Problems to solve |
- A) Copy the entries word for word, from their first line down through the line containing "número de pastelerías", both ends included.
- B) Carry on the passage about mathematics as the language of physics, starting after its last sentence.

Document extract |

::::::

Math is another language and while it's wise to be fluent in it before conversing with those who are, it, like all languages, is a modeling of reality, not the irreducible basis for it, as some mathologists would have you believe.
The logic of both Aristotelian and Newtonian physics includes a single universal "time" to which al clocks tick. Under Einsteinian physics (special relativity: no gravity involved) there is no universal time - each observer, each physical system, carries its own clock, and they don't necessarily agree after taking different paths through spacetime.
However, in Einsteinian physics there is a sense of "causality", or "past" and "future", which is unambigous, independent of the observer and which agrees with the "common sense" idea of time flowing forward.
Now, it appears to me that you have a problem with the "popular science" metaphors used to communicate intuition about modern physics to a lay audience. The metaphors are a poor substitute for the mathematics and it is not guaranteed that you can reason "logically" in terms of the metaphors and reach the correct conclusions, especially if you cannot refer back to the mathematics to check your conclusion. And here we go back to the point about mathematics being a language. Mathematical physics is a way to express with precision a certain model of the physical world. Sometimes it is attempted to express the model of the physical world in "plain English". Epic misunderstandings ensue, because physics is done in mathematical language not out of perversity but out of necessity - plain English just doesn't cut it. For instance:
I read that the total expansion of the universe is fairly evenly matched by the total gravitational attraction/collapse, resulting in an overall flat space
It occurred to me that if this were true, the Big Bang theory didn't make sense. If expansion is balanced by gravity, than there is no overall expansion.

::::::

Provided information |

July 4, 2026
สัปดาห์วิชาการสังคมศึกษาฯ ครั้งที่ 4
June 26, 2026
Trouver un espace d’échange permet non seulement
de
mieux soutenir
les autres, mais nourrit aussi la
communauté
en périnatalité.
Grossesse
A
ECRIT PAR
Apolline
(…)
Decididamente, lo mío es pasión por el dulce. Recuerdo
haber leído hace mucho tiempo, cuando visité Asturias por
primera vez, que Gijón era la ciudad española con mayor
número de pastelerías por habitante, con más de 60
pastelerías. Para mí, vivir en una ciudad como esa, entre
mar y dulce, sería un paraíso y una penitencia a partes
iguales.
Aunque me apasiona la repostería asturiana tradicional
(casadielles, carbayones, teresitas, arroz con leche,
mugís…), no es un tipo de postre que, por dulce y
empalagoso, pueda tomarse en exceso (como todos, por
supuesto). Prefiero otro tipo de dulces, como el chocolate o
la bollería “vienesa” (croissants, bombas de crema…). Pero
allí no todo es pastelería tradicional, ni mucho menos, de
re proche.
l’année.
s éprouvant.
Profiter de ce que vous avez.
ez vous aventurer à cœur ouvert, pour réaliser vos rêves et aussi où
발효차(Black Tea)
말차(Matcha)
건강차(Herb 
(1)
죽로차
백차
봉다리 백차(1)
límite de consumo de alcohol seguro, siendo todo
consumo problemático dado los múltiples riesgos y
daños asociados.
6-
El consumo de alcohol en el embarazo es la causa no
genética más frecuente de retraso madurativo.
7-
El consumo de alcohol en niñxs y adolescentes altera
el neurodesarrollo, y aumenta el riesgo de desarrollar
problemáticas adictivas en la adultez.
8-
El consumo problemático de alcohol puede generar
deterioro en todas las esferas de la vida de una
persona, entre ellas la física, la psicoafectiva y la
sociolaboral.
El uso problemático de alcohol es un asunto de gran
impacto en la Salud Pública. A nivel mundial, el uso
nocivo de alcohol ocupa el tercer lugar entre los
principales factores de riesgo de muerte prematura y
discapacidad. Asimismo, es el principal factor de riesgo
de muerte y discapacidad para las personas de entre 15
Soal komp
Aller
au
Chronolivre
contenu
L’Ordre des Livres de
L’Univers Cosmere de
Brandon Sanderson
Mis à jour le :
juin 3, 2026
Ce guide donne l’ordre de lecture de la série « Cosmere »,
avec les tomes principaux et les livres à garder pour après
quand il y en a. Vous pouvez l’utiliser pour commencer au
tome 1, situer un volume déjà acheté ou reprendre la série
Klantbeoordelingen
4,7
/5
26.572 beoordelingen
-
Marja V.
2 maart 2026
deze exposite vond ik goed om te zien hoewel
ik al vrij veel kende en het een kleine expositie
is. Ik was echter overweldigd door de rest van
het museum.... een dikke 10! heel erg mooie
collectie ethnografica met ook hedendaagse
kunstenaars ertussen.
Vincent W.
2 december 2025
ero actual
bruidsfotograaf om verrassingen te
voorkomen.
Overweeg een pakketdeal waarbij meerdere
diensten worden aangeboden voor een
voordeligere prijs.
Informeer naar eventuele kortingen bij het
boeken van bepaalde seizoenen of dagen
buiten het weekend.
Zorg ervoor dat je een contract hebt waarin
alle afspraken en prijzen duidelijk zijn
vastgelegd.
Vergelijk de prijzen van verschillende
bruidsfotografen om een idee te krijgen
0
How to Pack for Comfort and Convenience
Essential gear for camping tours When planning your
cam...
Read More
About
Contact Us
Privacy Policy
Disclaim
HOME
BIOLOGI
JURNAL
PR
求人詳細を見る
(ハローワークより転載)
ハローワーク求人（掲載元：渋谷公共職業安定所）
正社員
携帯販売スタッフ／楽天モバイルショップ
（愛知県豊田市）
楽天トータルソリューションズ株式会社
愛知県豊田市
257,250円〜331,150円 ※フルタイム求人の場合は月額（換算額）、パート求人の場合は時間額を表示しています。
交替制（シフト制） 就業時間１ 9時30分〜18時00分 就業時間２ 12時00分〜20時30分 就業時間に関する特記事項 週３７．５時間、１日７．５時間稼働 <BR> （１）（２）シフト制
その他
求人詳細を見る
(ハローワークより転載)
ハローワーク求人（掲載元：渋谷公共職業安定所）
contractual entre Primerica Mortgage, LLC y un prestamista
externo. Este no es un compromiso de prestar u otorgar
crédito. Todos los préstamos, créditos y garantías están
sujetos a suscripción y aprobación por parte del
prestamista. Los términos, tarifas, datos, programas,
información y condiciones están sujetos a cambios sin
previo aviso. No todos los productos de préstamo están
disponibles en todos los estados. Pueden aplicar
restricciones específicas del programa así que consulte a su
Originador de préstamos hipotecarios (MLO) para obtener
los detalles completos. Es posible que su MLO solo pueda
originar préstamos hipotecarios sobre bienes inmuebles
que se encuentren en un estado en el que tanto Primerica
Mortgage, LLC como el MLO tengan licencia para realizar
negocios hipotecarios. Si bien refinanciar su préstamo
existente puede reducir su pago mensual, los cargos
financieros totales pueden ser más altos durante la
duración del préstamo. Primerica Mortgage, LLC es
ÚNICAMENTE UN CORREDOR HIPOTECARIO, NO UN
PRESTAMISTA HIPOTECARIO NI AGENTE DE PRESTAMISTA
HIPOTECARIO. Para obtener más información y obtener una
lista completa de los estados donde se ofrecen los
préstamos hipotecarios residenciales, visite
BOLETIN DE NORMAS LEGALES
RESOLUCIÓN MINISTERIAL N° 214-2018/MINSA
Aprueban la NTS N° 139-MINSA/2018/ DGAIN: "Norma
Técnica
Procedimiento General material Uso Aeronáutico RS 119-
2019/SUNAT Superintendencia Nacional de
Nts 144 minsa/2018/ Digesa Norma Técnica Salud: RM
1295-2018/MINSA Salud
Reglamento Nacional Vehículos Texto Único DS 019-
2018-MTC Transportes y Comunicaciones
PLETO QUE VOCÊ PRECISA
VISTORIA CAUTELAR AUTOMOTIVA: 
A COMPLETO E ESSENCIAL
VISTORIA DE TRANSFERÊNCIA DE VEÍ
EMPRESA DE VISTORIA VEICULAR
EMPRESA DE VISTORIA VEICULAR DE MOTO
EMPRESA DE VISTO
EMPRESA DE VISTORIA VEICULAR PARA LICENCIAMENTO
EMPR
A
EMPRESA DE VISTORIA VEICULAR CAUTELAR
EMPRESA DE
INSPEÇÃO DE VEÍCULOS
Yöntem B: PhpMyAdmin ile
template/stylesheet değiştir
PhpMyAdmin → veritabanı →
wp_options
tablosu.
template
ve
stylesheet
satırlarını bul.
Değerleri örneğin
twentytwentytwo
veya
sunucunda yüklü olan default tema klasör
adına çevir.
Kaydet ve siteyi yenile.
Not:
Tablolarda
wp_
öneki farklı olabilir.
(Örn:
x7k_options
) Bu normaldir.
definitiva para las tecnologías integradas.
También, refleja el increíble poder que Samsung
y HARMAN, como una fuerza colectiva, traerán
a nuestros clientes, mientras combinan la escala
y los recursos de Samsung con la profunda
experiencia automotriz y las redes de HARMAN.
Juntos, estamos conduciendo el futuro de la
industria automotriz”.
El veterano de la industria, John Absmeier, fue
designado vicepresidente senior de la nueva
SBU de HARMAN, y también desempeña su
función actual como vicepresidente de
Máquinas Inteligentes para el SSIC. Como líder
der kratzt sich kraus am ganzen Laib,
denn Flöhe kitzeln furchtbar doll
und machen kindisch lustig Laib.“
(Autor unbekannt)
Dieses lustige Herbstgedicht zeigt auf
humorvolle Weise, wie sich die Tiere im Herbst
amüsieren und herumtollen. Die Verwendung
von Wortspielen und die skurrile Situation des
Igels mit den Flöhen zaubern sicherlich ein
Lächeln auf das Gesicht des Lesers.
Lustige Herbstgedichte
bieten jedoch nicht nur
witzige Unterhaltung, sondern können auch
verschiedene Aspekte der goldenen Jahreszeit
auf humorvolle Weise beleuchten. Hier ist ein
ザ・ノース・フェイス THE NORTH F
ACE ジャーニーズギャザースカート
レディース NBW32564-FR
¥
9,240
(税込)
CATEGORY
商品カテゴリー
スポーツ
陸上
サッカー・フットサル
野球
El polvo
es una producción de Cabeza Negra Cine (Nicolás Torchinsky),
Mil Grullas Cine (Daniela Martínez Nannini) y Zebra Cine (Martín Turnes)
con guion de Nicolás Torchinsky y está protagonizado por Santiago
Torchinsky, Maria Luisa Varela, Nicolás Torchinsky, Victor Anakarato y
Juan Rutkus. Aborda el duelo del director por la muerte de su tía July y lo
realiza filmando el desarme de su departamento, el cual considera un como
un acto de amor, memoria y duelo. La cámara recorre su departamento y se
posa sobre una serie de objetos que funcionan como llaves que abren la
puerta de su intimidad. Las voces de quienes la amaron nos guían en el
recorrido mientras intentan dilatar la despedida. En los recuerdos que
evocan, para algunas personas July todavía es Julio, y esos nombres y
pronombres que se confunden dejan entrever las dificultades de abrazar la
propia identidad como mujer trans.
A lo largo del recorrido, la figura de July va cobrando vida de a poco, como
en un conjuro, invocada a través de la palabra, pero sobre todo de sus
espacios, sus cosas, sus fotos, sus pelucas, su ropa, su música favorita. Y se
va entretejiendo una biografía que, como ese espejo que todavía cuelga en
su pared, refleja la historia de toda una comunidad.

::::::

Written answers |
- A)
July 4, 2026
สัปดาห์วิชาการสังคมศึกษาฯ ครั้งที่ 4
June 26, 2026
Trouver un espace d’échange permet non seulement
de
mieux soutenir
les autres, mais nourrit aussi la
communauté
en périnatalité.
Grossesse
A
ECRIT PAR
Apolline
(…)
Decididamente, lo mío es pasión por el dulce. Recuerdo
haber leído hace mucho tiempo, cuando visité Asturias por
primera vez, que Gijón era la ciudad española con mayor
número de pastelerías por habitante, con más de 60

- B)
It makes more sense as a convective cycle of expanding energy(Excuse the term), radiation, if you prefer and collapsing mass.
Sort of like ocean floor slides under tectonic plates and expanding by volcanic activity along ocean ridges.
If the Big Bang Theory is right and all the space in the universe expanded from a singularity, why doesn't the speed of light increase proportionally?
Since Inflation theory argues the universe isn't just expanding into a stable void of space, but that it is space itself that expands, wouldn't our most basic measure of this space, the speed at which light crosses it, have to increase as well!
Think of it this way; If two objects are a billion light years apart and the universe doubles in size, wouldn't they be two billion light years apart?
The problem is that if this is the case, than it is not expanding space, it's an increasing amount of stable space.
That's how the Doppler effect works anyway. The train moving away from you isn't stretching the space in between, but simply adding to it.
I think the redshift is an optical effect.
Just as gravity bends the path of light, it doesn't move the source around, than radiation would stretch light without actually moving the source.
What if light/radiation expands out from the source as a unitary field and it is only when it connects with some material object, such as the lens of a telescope, that it "grounds out" as a quantum of light.
For one thing, it would explain why stars are so clear, even though the light travels so far.
That would be because the photons are forming faster and so the waves are shorter.
Generally most physicists just tell me to go read a book and figure out what I'm talking about, but these books talk about things I find as nonsensical as you find Star Trek physics!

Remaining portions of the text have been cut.